Cogeneration systems—also called combined heat and power (CHP) systems—are designed to generate both heat and power.
INNIO's Jenbacher CHP systems use the waste heat created during an engine’s operation to generate overall plant efficiencies of more than 90%. This efficient and economical method of energy conversion achieves primary energy savings of roughly 40% by using a gas engine cogeneration system instead of separate power and heat generation equipment. Transportation and distribution losses also are reduced or eliminated as the decentralized energy supply is aligned where it is needed.
The basic structure of INNIO's Jenbacher CHP systems includes an engine/generator unit and heat exchangers that use waste heat. A wide range of heat sources—from engine cooling water and oil to an air/fuel gas mixture and exhaust gas—is configured to give each individual customer the greatest possible benefit. Our solutions deliver flexible power generation and a high degree of reliability and availability to the CHP space.
Cogeneration systems can be supplemented with a boiler system for bridging peak heat demand periods. The connection of a heat storage medium makes it possible to increase system operating time and efficiency.
Power plant electrical switch and control systems distribute electricity and manage the engine, while hydraulic equipment ensures heat distribution.
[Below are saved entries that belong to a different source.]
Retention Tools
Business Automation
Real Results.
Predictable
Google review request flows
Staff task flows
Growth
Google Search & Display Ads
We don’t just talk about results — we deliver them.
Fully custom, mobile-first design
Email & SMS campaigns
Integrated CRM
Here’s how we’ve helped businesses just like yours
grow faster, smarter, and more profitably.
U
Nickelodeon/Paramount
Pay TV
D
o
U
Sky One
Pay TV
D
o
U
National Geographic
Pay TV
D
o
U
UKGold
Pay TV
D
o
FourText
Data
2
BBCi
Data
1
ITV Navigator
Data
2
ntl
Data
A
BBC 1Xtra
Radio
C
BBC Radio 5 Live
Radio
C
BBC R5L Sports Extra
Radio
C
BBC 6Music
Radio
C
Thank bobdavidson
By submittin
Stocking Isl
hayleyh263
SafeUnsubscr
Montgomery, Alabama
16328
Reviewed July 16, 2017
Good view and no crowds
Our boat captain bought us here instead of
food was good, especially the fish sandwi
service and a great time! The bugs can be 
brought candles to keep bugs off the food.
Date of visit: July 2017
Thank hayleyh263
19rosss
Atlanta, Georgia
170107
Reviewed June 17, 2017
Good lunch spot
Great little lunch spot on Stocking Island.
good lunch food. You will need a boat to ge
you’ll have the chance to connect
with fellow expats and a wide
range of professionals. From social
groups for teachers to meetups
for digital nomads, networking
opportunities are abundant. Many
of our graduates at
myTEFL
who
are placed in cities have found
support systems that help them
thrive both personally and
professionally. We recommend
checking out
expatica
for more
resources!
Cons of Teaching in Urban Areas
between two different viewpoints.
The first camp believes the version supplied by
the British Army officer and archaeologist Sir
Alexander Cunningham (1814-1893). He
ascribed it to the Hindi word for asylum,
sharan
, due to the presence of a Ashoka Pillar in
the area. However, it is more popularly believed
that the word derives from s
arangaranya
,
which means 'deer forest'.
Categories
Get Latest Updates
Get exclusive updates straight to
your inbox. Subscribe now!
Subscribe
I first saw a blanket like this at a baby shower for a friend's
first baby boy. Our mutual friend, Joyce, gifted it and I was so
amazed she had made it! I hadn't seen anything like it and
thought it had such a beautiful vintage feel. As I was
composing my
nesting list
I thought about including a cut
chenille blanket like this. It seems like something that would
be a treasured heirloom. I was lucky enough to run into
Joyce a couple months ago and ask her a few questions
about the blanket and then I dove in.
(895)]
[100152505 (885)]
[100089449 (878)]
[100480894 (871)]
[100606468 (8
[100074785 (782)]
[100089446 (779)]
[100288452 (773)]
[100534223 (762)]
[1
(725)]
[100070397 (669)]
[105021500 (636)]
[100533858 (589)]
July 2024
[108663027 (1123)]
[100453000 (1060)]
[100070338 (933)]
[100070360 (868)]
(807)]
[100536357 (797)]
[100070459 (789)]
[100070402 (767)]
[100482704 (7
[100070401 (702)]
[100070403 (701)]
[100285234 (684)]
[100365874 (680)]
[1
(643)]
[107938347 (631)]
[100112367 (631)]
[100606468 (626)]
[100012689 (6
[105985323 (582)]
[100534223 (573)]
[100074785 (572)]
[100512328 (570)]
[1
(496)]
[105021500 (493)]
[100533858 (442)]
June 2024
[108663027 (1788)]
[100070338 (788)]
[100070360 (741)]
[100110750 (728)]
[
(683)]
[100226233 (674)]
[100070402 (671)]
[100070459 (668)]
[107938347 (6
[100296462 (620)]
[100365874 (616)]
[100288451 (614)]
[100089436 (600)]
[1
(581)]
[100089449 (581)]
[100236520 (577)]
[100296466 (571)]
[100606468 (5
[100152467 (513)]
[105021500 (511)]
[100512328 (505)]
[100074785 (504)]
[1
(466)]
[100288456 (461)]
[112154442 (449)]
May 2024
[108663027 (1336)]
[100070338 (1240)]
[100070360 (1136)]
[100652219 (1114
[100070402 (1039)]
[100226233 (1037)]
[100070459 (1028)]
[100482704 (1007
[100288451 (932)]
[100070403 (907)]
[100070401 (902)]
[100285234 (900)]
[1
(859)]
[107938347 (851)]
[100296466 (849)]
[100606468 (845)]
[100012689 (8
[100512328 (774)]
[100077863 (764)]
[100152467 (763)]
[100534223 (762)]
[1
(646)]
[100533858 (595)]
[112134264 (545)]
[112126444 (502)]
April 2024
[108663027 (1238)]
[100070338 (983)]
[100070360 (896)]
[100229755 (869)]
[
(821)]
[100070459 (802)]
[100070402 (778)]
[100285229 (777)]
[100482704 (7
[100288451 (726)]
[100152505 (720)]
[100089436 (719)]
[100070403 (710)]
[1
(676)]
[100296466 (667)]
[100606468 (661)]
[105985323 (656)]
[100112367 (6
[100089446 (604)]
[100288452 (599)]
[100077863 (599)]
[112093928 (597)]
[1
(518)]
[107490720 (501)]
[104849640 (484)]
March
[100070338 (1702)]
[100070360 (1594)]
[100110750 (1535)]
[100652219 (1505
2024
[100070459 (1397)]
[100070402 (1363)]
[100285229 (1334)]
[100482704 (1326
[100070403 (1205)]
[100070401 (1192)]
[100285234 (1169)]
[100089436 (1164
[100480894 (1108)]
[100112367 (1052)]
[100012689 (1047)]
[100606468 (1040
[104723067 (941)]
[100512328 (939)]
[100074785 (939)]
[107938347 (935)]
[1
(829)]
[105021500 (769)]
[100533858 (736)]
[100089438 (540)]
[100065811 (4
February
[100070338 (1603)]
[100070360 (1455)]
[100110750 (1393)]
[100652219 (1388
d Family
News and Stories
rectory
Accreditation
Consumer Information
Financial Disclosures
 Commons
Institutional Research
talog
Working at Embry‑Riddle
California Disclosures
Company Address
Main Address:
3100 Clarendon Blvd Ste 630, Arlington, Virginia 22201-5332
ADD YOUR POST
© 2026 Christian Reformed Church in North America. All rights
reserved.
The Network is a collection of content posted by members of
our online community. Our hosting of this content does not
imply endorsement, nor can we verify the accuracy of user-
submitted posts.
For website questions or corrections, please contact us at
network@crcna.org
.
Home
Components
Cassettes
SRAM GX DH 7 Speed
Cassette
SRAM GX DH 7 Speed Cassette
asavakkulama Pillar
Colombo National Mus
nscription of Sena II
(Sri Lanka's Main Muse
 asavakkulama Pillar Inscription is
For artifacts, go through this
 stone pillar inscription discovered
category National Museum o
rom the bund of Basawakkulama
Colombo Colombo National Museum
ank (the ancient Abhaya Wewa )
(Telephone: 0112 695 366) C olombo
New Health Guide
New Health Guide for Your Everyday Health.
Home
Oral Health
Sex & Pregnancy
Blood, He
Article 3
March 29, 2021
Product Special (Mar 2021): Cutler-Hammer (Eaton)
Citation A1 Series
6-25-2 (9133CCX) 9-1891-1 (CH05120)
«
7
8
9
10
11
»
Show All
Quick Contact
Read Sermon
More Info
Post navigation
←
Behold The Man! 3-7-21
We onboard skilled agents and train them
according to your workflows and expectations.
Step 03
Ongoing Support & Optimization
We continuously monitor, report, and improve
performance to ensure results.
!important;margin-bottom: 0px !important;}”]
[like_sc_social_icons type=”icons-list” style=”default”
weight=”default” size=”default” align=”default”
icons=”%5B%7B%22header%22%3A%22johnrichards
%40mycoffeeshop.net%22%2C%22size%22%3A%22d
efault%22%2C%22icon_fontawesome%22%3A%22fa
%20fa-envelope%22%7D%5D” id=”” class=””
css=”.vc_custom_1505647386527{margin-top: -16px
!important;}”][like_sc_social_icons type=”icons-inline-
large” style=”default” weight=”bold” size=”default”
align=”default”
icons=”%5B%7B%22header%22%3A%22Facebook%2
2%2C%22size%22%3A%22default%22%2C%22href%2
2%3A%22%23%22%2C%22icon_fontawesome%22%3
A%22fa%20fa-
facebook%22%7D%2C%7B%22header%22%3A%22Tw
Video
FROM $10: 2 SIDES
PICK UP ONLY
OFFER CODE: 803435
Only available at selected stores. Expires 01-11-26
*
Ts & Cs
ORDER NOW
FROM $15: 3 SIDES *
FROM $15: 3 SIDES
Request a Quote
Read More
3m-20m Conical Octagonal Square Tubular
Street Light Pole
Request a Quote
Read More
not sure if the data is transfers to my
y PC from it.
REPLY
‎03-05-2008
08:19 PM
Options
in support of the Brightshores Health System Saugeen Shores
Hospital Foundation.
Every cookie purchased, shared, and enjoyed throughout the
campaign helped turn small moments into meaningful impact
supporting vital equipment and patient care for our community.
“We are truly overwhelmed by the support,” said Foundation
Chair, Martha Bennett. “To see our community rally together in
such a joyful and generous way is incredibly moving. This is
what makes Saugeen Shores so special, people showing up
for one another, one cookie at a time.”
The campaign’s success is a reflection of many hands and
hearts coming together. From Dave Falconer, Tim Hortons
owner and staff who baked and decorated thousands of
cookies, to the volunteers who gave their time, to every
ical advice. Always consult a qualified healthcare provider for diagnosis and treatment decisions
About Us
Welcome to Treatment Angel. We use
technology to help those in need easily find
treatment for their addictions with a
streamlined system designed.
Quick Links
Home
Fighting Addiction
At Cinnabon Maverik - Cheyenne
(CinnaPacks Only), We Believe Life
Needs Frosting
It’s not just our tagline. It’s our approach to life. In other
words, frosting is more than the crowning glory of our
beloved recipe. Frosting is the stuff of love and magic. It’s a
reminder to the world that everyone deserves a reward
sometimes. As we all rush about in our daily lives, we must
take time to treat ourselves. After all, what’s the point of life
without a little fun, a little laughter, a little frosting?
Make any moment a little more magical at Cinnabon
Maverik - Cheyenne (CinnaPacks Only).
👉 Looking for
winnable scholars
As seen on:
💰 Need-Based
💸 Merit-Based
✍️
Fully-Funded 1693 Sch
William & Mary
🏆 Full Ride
Generated power is used by a facility or fed into the public power grid.
The thermal energy can be used to generate heating water and steam production as well as for various types of process heat.
Gas engine cogeneration systems also are used for CO2 fertilization in greenhouses and trigeneration systems (combined generation of heat, cooling and power).
- Cogeneration systems generate both heat and power.
- Use of waste heat from various sources increases plant efficiency by up to 90%.
- 40% more energy is saved vs. separate power and heat generation equipment.
- 18% boost in exhaust energy is available.
- Cogeneration reduces or eliminates transportation and distribution losses.
- Operating time and efficiency is increased further by adding a boiler system or other heat storage medium.
- Full power is achieved within 10 minutes.
- Generated power is used by an individual facility or fed into a public power grid.
- Thermal energy can be used to generate heating water and steam production, as well as for various types of process heat.
- Designs are lightweight, compact and modular.
- Application is suitable for CO2 fertilization in greenhouses and trigeneration systems.